The exercises and drills that the good ear, nose and throat doctor put his son and daughter through as children led, in due time, to daughter Ani making it to the Winter Olympics as a member of Armenia’s four-member team.
“It’s kind of funny,’’ 21-year-old Ani Serebrakian said in an interview with the Chronicle Olympic Bureau. “My classmates said this day was coming.’’
It’s here. Ani marched in Friday night’s Opening Ceremonies at B.C. Place Stadium with her three teammates, the sixth country in a roll call of 82 countries to have their moment in the indoor spotlight.
Serebrakian, a sophomore at the University of San Francisco, will race under the colors of Armenia in the women’s giant slalom on the 24th and the slalom on the 26th at Whistler. Her Armenian parents were born in neighboring Iran and emigrated to the U.S. more than 30 years ago.
Armenia, competing as an independent nation since 1994 after the dissolution of the Soviet Union, has never won a Winter Olympic medal.

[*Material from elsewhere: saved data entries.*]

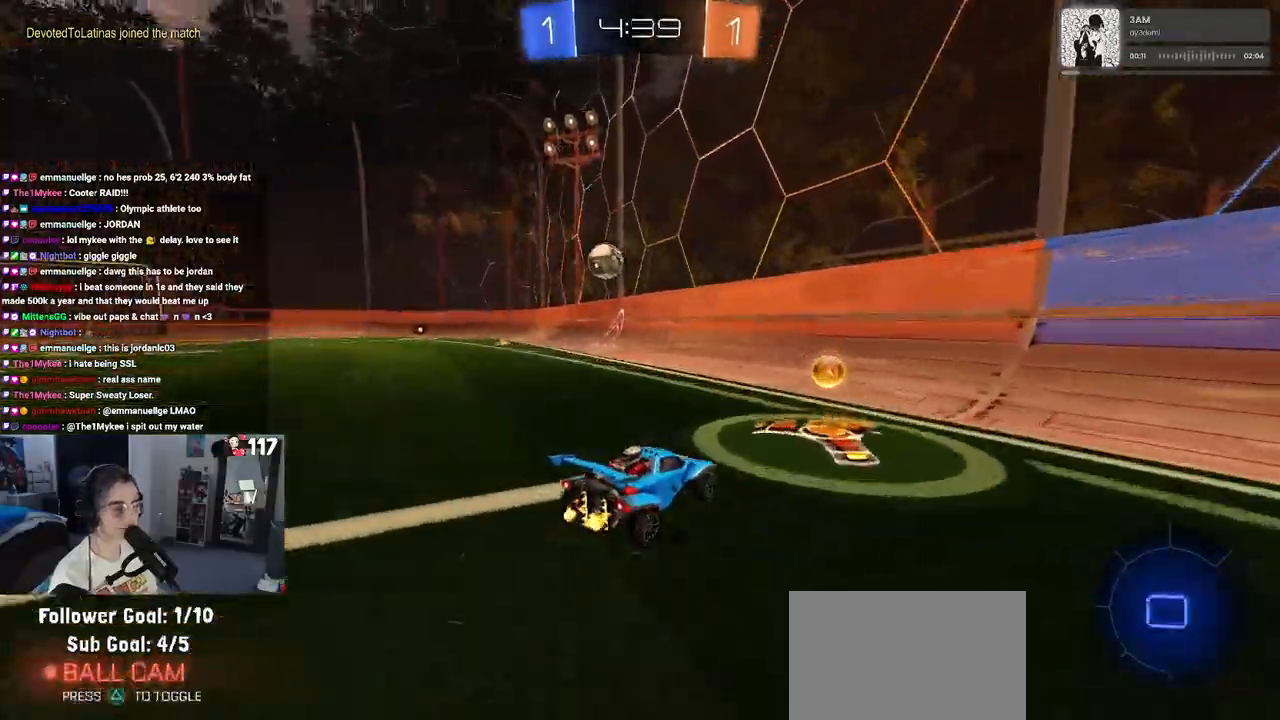
{"buttons": ["R1", "R2"], "left_stick": "right", "right_stick": "center", "events": [[417, "left_stick", "center"], [500, "left_stick", "right"]]}
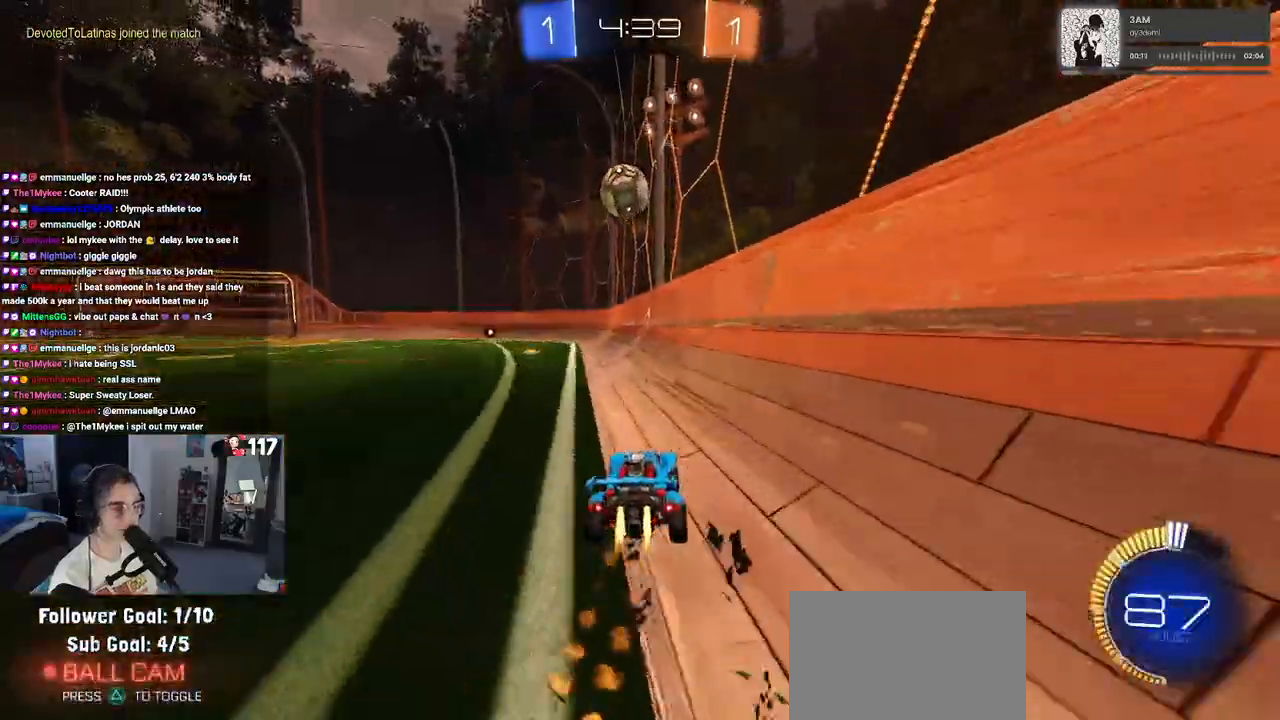
{"buttons": ["R2"], "left_stick": "left", "right_stick": "center", "events": [[50, "R1", "up"], [200, "left_stick", "center"], [400, "left_stick", "left"]]}
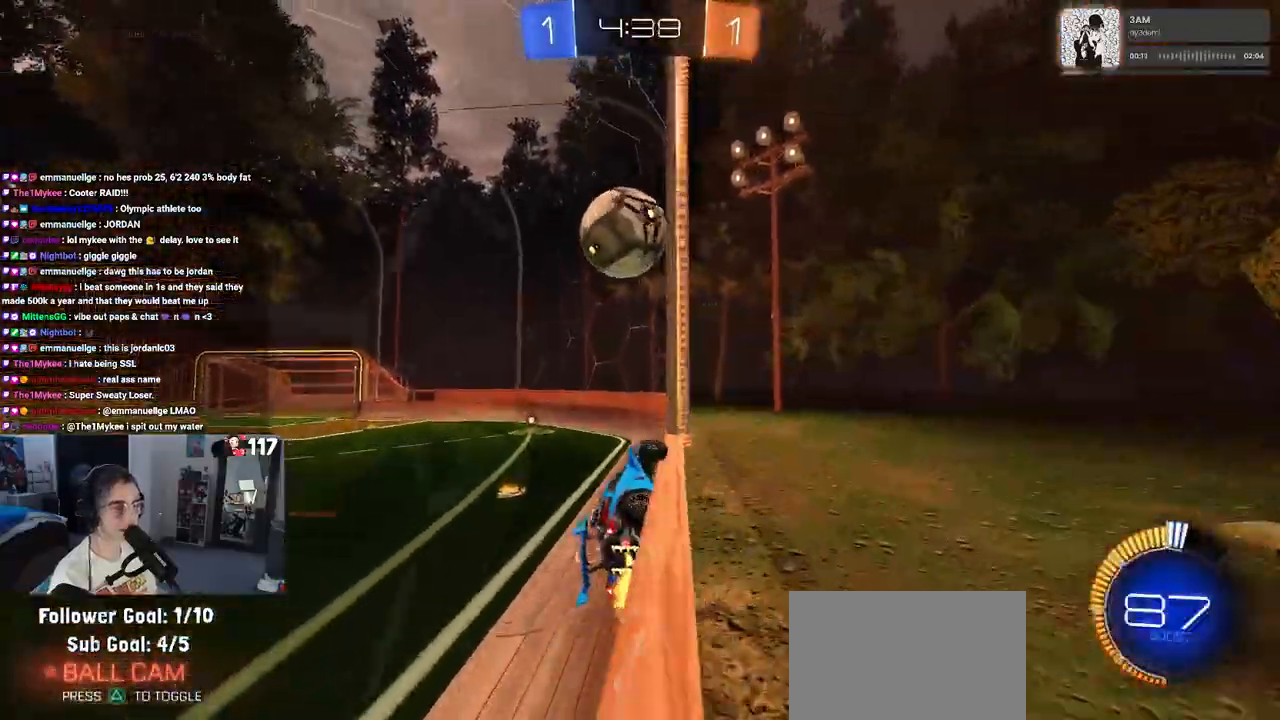
{"buttons": ["R2"], "left_stick": "down-right", "right_stick": "center", "events": [[83, "L2", "down"], [100, "left_stick", "center"], [117, "R2", "up"], [300, "R2", "down"], [383, "left_stick", "down-right"], [417, "L2", "up"]]}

“I’m kind of still in awe that I’m here,’’ she said. “I’m not surprised, but it hasn’t hit me yet. I’m just really enjoying the whole thing. My whole goal was to make it to the Olympics. Qualifying for it, I feel I’ve achieved so much already. I’m excited to ski with the best in the world and do my best.’’

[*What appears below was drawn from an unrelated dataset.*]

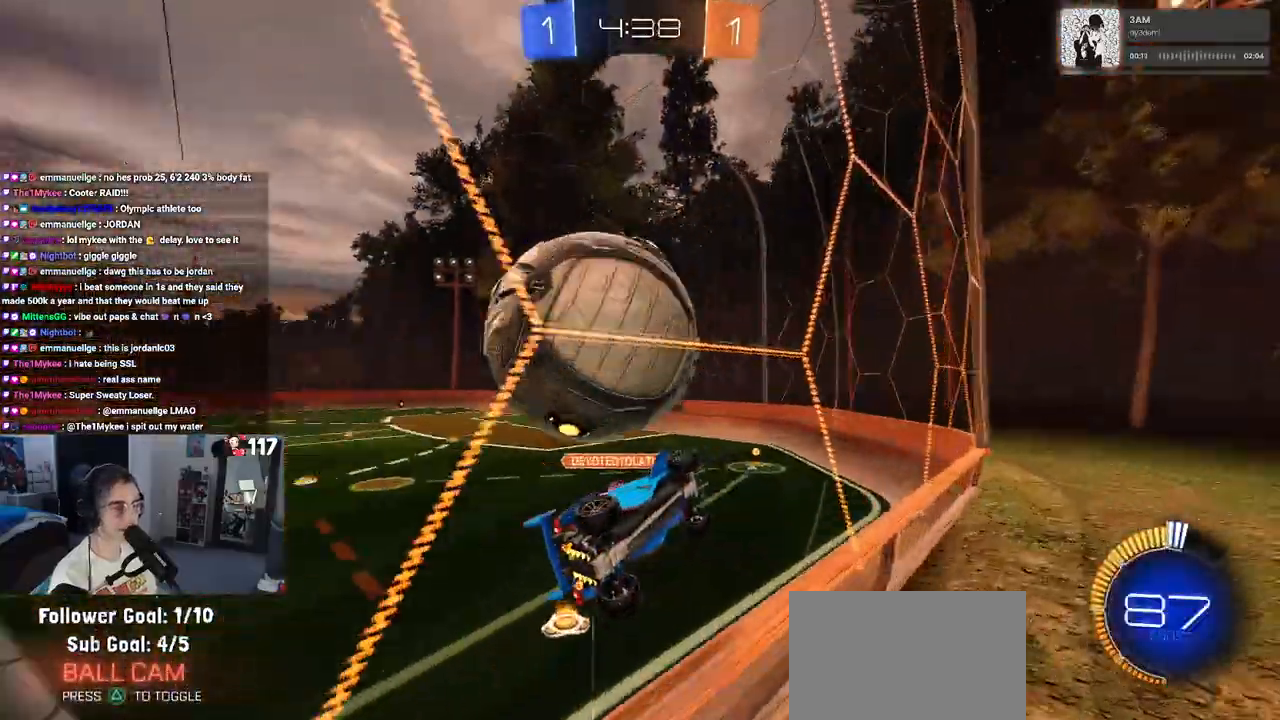
{"buttons": ["R2"], "left_stick": "left", "right_stick": "center", "events": [[33, "L2", "down"], [50, "R2", "up"], [50, "left_stick", "left"], [200, "R2", "down"], [283, "L2", "up"]]}
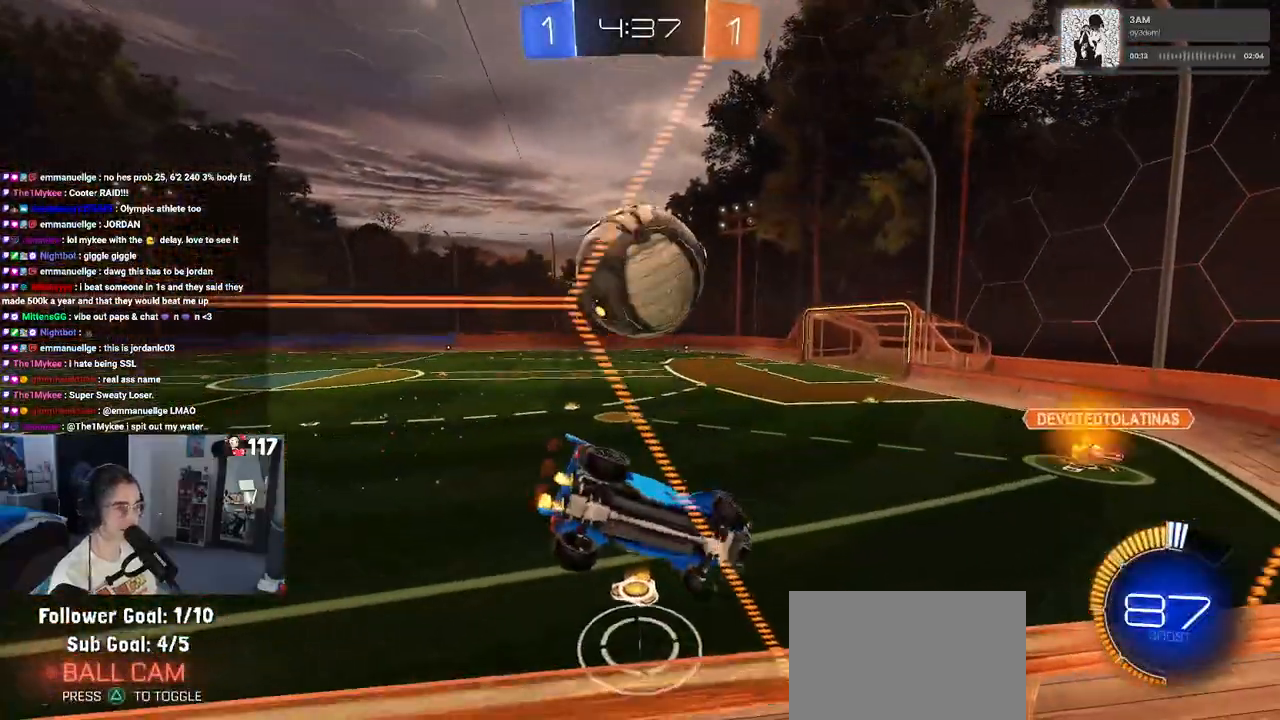
{"buttons": ["R2"], "left_stick": "left", "right_stick": "center", "events": [[300, "left_stick", "center"], [450, "left_stick", "left"]]}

Like other athletes in Vancouver, and really, anyone involved in the Olympics, Serebrakian was saddened to hear of the death of Georgia luger Nodar Kumaritashvili earlier Friday in a training accident.

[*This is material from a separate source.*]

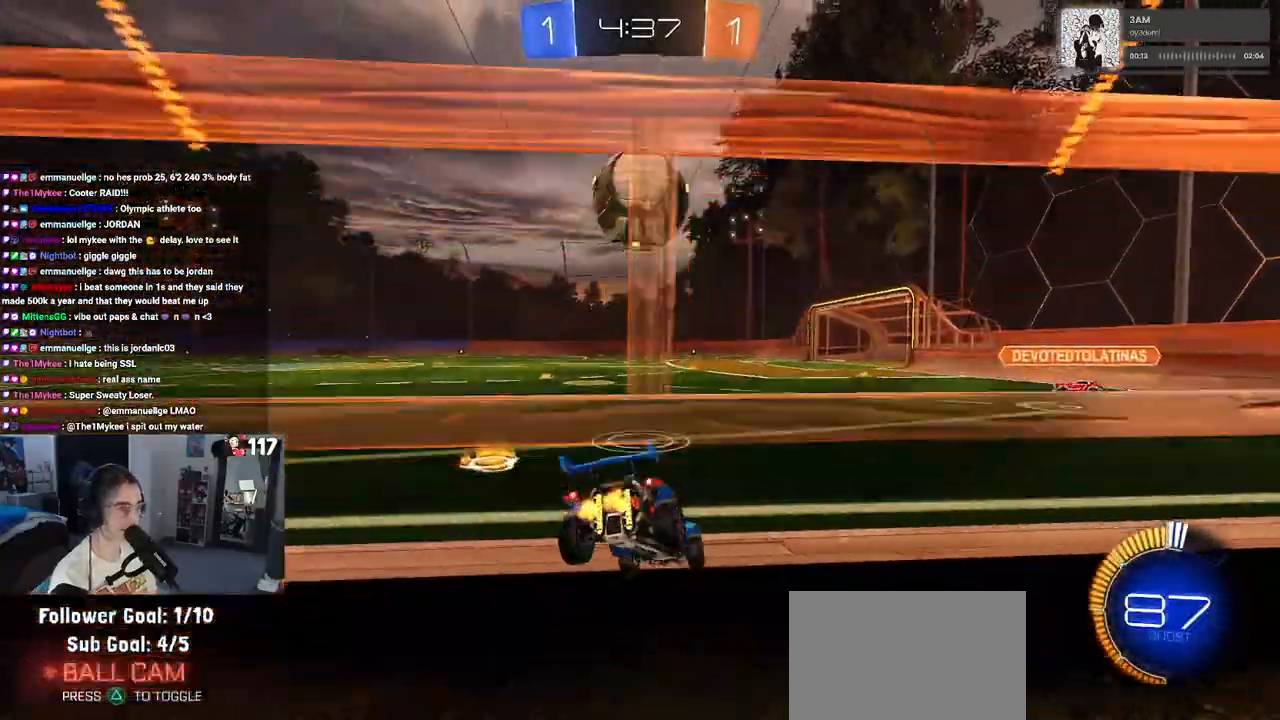
{"buttons": [], "left_stick": "center", "right_stick": "center", "events": [[83, "left_stick", "center"], [167, "R2", "up"], [267, "left_stick", "right"], [450, "left_stick", "center"]]}
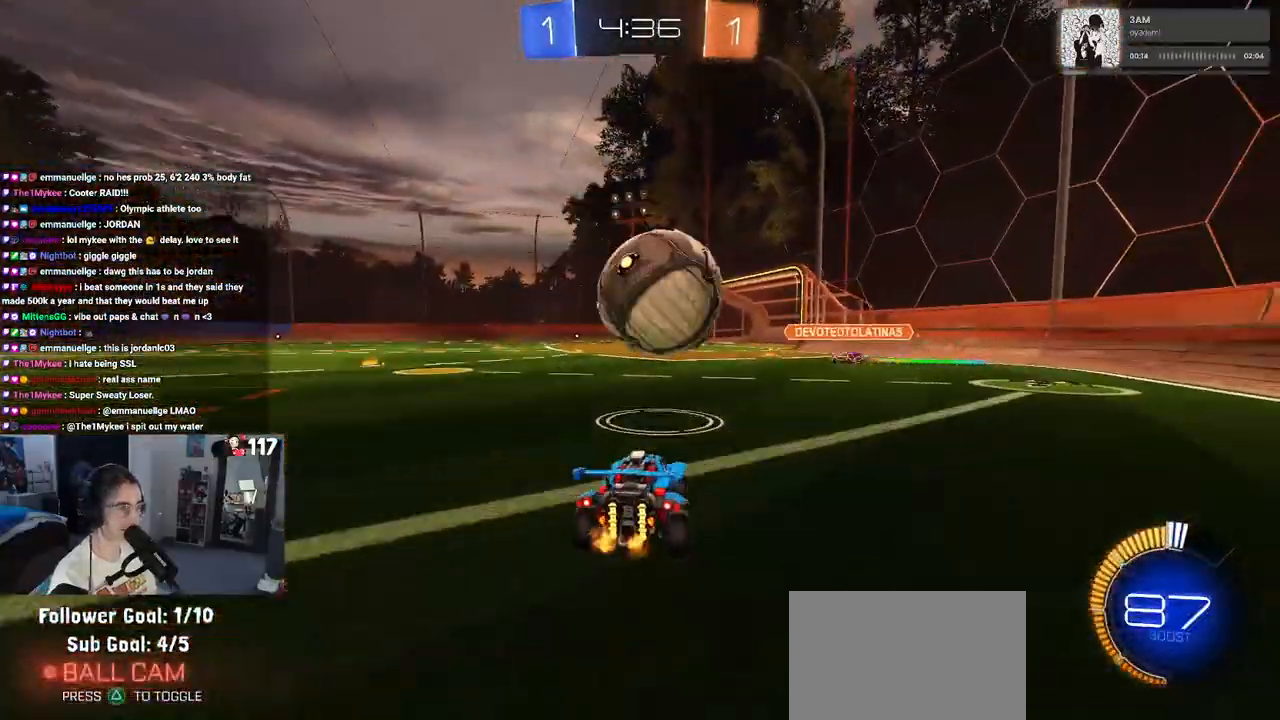
{"buttons": ["CROSS", "R2"], "left_stick": "down", "right_stick": "center", "events": [[33, "L2", "down"], [100, "R2", "down"], [167, "L2", "up"], [417, "CROSS", "down"], [433, "left_stick", "down"]]}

“We were so upset and sad when we heard,’’ she said. “It was great that they even came to the ceremonies. We’re going to go over to their team and offer our condolences.’’
After marching into the stadium and taking their seats, Serebrakian said she was so moved by the events of the day that “I sat down and cried.’’
Serebrakian’s two slalom events are considered safe by skiing standards as they require technical skill in negotiating around the gates with proper form and efficiency rather than a healthy dose of courage.
“Slalom is my favorite,’’ she said. “I just really enjoy the whole thing. It’s very quick. You’re hitting the gates. It’s very therapeutic to me. It’s almost like boxing, because you’re hitting the gates as you go down hill. Just like boxing with any kind of aggression or anger, you want to win, so you put it out there.’’
The young woman seen smiling and holding a small Armenian flag in the Opening Ceremonies has been preparing for this moment since she was 2 years old, when her father put her and her brother Armon, now 22, on tyke skis at North Star at Tahoe. Dad had his kids racing when they were 5.
Once she mastered the kids’ hill at North Star, Serebrakian moved on to Squaw Valley, where she continues to train.
“My dad got my brother and I skiing as soon as possible,’’ she said. “He himself was a skier. He’s a very athletic person. One of the things he liked about skiing was it was for the whole family. Eventually he saw we were good enough learning to ski that we started racing at age 5.’’
As kids, Ani and Armon were running up a hill outside their elementary school at their father’s urging and later on going through drills in their middle school gym before the first bell rang.
“They would open it specifically for us so we could use it,’’ she said of the school’s gym. “We’d whine, but we’d go. He’d get us donuts afterward.’’
Serebrakian grew up American in every sense and excelled in school and on the tennis courts. However, a recent visit to the old country kindled in her a sense of what it was to be Armenian.
“The whole idea to go for the Armenian team began two years ago when we visited the country for the first time,’’ she said. “We kind of fell in love with it. That brought us to qualifying for the Olympics and here I am.’’
Serebrakian said her brother, who lives in Boulder, Colo., is also an accomplished skier. He fell short of qualifying for the Armenian team, however, spoiling what would have been a great story of skiing siblings.
“I’m kind of in awe that I’m here,’’ Serebrakian said. “I’m very privileged. Very privileged. I’m really enjoying the whole thing. My whole goal is to make it to the Olympics, qualifying for it. I feel I’ve achieved so much already. I’m excited to ski with the best in the world.’’
For that, she can thank her taskmaster father.